I looked at her and told her no. She asked if I was serious. I said that I was. That to be recognized today after the shitty way I've been treated was a joke. Too little too late. She asked what she should tell them about why I wasn't there. I told her that she should quote me, "Too little too late."
Several people have tried to talk me into staying-including my boss. "Would you stay if they gave you a bigger office?" PLEASE! As if an office is going to relieve some of the workload or frustration level. But there have been some real, "please don't go," comments.

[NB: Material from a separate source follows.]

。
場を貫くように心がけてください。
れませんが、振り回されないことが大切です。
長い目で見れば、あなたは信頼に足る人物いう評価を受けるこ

The thing is, I do believe that they are sincere when they say that they don't think the clinic could cope without me. But we all know that no one is irreplaceable.
I did put an action plan together. Number one on my list--give me a part-time assistant to run copies, pick up medical records, send faxes, book inconsequential appointments for Guard/Reserve members that would not otherwise be eligible for medical treatment except that he/she was injured in the line of duty. This stuff takes a lot of my time. I can spend 3 hours a week standing at the copier. Yes, really.
I will send it to LtCol Cole on Monday. But I won't hold my breath. The biggest hope for me would be that if I really do end up leaving (& right now I REALLY REALLY REALLY think I will); my action plan would make it better for the next person to do this job.